When homebuilder John B. Canuso envisioned in 1986 his Main Street residential/commercial complex in Voorhees, the developer spoke of a town within a town on the Cherry Hill border.
"I hope it becomes the downtown of Voorhees Township," Canuso told this reporter at the time, in an interview for an article that appeared in The Philadelphia Inquirer.
Then-Mayor James L. Curran of Voorhees said some in his town had mixed reactions. "There's some skepticism that this is going to be as great a thing as Mr. Canuso claims it will be," the mayor said in the Inquirer article of what was eventually to be a $200 million project (about a half-billion dollars today).
The Main Street complex has not enjoyed sustained success over the last 35 years and the six-story Plaza 1000 office building has been particularly hard hit: It has been completely vacant since at least 2016.
Plaza 1000, the landmark structure at the hub of Main Street with a large green roof, would be demolished and replaced by three separate four-story buildings with 280 "luxury" apartments, according to plans submitted to the Township Planning Board.
The board on May 25 is scheduled to hear testimony about preliminary and final major site plans and a subdivision of the property, owned by Brandywine Plaza 1000 LLC and Brandywine-Main Street LLC, both part of Brandywine Realty Trust of Center City Philadelphia.
Even in 2016 the Township realized the troubles at Plaza 1000, which by then had been discontinued as an office building.
"Plaza 1000 is in a state of obsolescence and has become substandard both in design aspects as an office building to the point where it has unwholesome working conditions and, even if Plaza 1000 was remodeled to include upgrades or more modern office conditions, the construction designs of the building itself and the very large size would still render the building obsolete," according to a December 2016 Township Council resolution designating the property as a redevelopment area.

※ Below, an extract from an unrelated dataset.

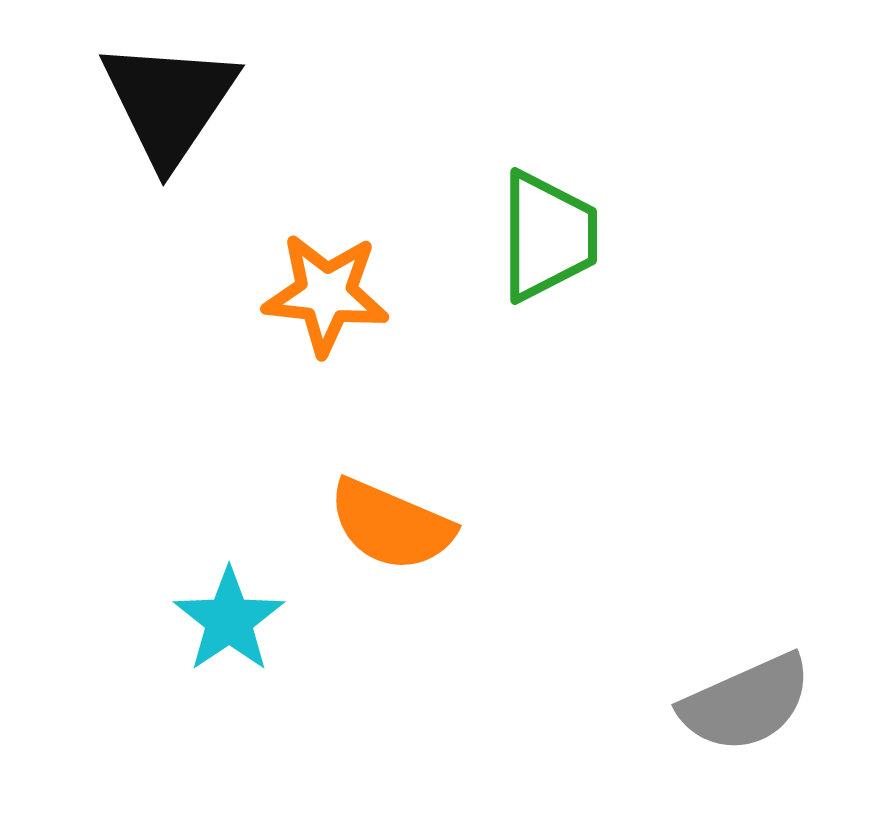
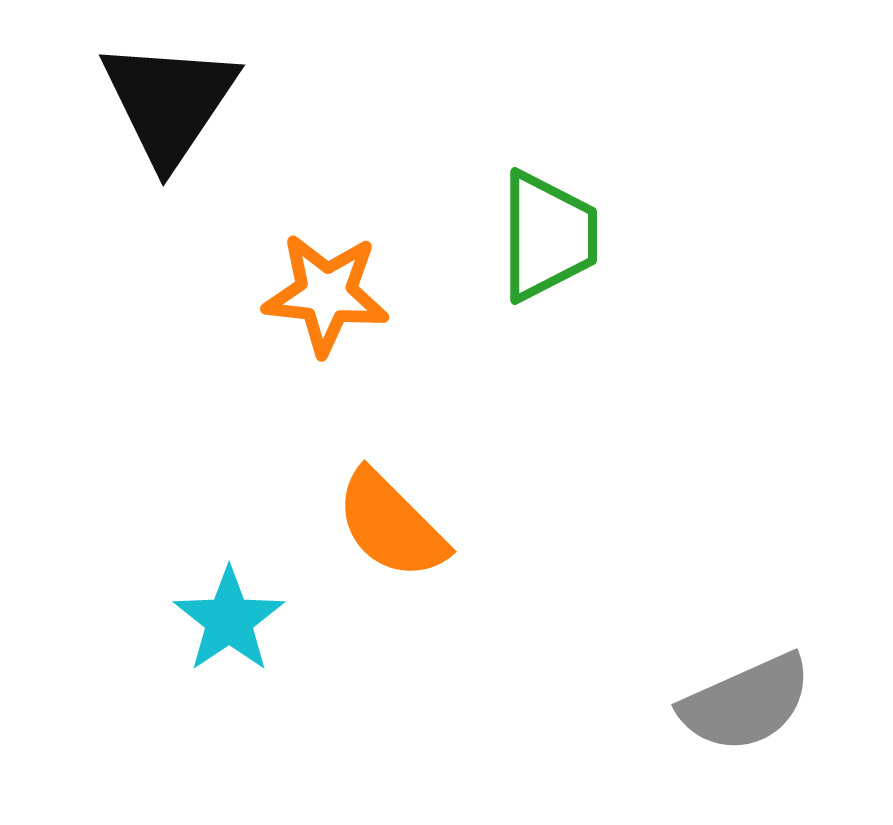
orange semicircle: rotated 22 degrees clockwise
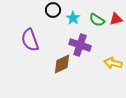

"This Redevelopment Plan, by providing for the transformation of a currently vacant and obsolete office building into a residential community that will complement the surrounding Main Street development, is advancing the goals and objectives of the Township's Master Plan," according to an April 2021 Township redevelopment plan by CME Associates of Howell, New Jersey.

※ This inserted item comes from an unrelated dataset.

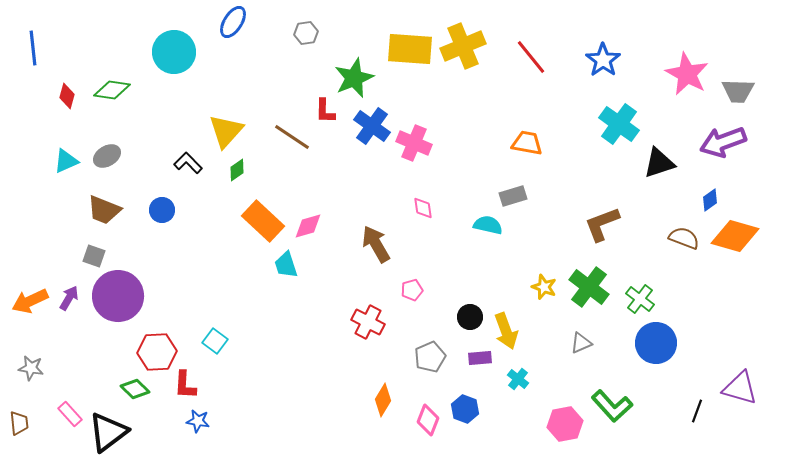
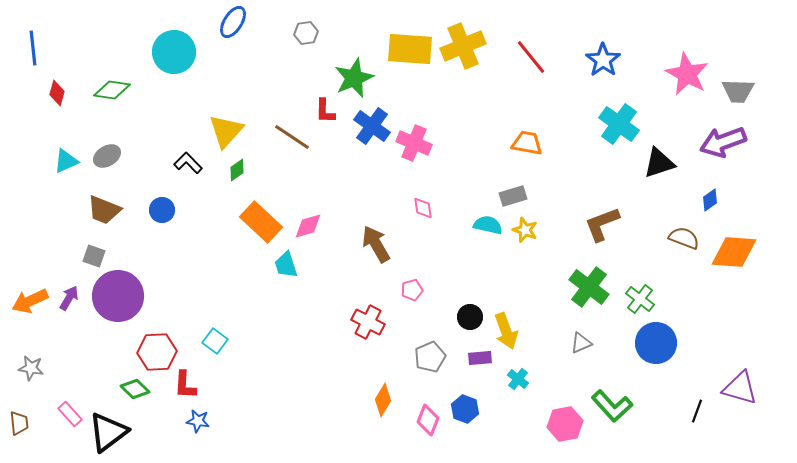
red diamond at (67, 96): moved 10 px left, 3 px up
orange rectangle at (263, 221): moved 2 px left, 1 px down
orange diamond at (735, 236): moved 1 px left, 16 px down; rotated 12 degrees counterclockwise
yellow star at (544, 287): moved 19 px left, 57 px up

In his May 15 report to the Planning Board, board engineer Rakesh R. Darji of Environmental Resolutions Inc. of Mount Laurel stated that the applicant should specify whether any of the proposed units are designated for affordable housing or if other arrangements will be made to satisfy the affordable housing obligation of the project.
The original partners in the Main Street complex were Canuso and Sun Co.'s real estate subsidiary, Radnor Corp.
An article in The Philadelphia Inquirer by Neill Borowski in November 1986 with John B. Canuso's aspirations for his Main Street Voorhees project.
A side view of the Plaza 1000 office building that is scheduled for demolition at Main Street, Voorhees.